NEW YORK, May 14, 2003 (BUSINESS WIRE) -- The Interpublic Group (NYSE: IPG) announced today that it has entered into a definitive agreement for the sale of its NFO research unit to Taylor Nelson Sofres, the leading global provider of marketing research and information services.
Under terms of the agreement, Taylor Nelson Sofres will pay Interpublic $425 million, $400 million of which will be paid in cash and $25 million in ordinary shares of Taylor Nelson Sofres stock. Interpublic will receive an additional $10 million of cash payable approximately one year after the close of the proposed transaction subject to the appreciation of the market value of ordinary shares of Taylor Nelson Sofres. The transaction is expected to close during the summer of 2003, pending regulatory clearances in the United States and in Europe. As a result of this divestiture, Interpublic expects to realize an accounting gain of approximately $100 million.
"The sale of NFO will be a capstone to the significant progress we have recently made in strengthening our company's balance sheet," said David Bell, Chairman and CEO of Interpublic. "What is more, as stated on our recent earnings call, the accounting gain we realize from the NFO transaction will substantially offset the pretax costs of achieving the accelerated margin improvement initiatives we are putting into place to restore competitive performance at Interpublic in the second half of this year."
Bell added that, "During the course of these negotiations, world events have adversely affected the top line performance and profitability of certain project-based marketing services firms.
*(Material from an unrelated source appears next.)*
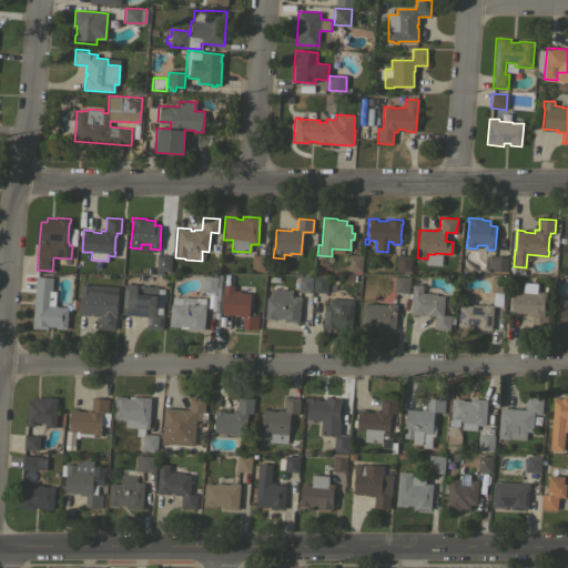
[(156,254),(171,255),(170,271),(169,271),(169,274),(161,273),(161,271),(155,271),(156,254)]
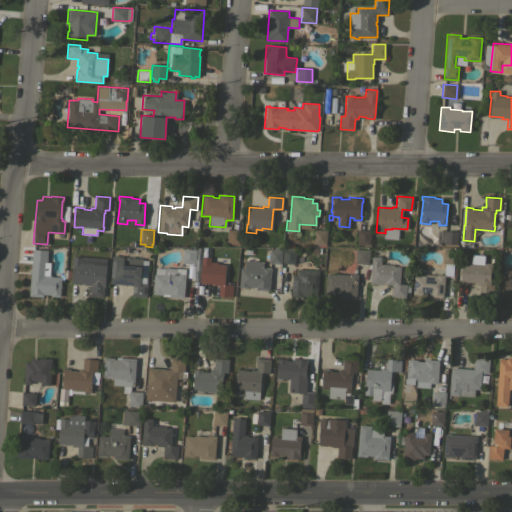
[(241,230),(239,244),(226,243),(227,229),(241,230)]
While this development complicated the sale process, the Interpublic team charged with completing the NFO transaction never lost its focus and I am very pleased that they have seen this process through to a successful conclusion."
Interpublic announced in January of this year that it was exploring strategic alternatives relating to NFO WorldGroup. In February, Interpublic disclosed that NFO was being offered for sale. Goldman, Sachs & Co. acted as financial advisor to Interpublic on the sale.
NFO is among the ten largest market research organizations in the world. It operates in over 40 countries and conducts approximately 15,000 research studies annually for more than 4,000 clients. The company was acquired by Interpublic in 2000.
Interpublic is one of the world's leading organizations of advertising agencies and marketing services companies. Its five global operating groups are McCann-Erickson WorldGroup, The Partnership, FCB Group, Interpublic Sports and Entertainment Group, and Advanced Marketing Services. Major global brands include Draft Worldwide, Foote, Cone & Belding Worldwide, Golin/Harris International, Initiative Media, Lowe Worldwide, McCann-Erickson, Octagon, Universal McCann and Weber Shandwick Worldwide.
This document contains forward-looking statements. Interpublic's representatives may also make forward-looking statements orally from time to time. Statements in this document that are not historical facts, including statements about Interpublic's beliefs and expectations, particularly regarding recent business and economic trends, gains expected from the NFO transaction and other activities in 2003, and the timing and likelihood of regulatory approval and completion of the sale of NFO, constitute forward-looking statements. These statements are based on current plans, estimates and projections, and therefore undue reliance should not be placed on them. Forward-looking statements speak only as of the date they are made, and Interpublic undertakes no obligation to update publicly any of them in light of new information or future events.
Forward-looking statements involve inherent risks and uncertainties. A number of important factors could cause actual results to differ materially from those contained in any forward-looking statement. Such factors include, but are not limited to, those associated with the effects of global, national and regional economic and political conditions, Interpublic's ability to attract new clients and retain existing clients, the financial success of Interpublic's clients, developments from changes in the regulatory and legal environment for advertising and marketing and communications services companies around the world and the successful completion and integration of acquisitions which complement and expand Interpublic's business capabilities. Interpublic's liquidity could be adversely affected if Interpublic is unable to access capital or to raise proceeds from asset sales. In addition, Interpublic could be adversely affected by developments in connection with the purported class actions and derivative suits that it is defending or the SEC investigation relating to the restatement of its financial statements. Its financial condition and future results of operations could also be adversely affected if Interpublic recognizes additional impairment charges due to future events or in the event of other adverse accounting-related developments.
In addition, Interpublic's representatives may from time to time refer to "pro forma" financial information, including information before taking into account specified items. Because "pro forma" financial information by its very nature departs from traditional accounting conventions, this information should not be viewed as a substitute for the information prepared by Interpublic in accordance with GAAP, including the balance sheets and statements of income and cash flow contained in Interpublic's quarterly and annual reports filed with the SEC on Forms 10-Q and 10-K. Investors should evaluate any statements made by Interpublic in light of these important factors.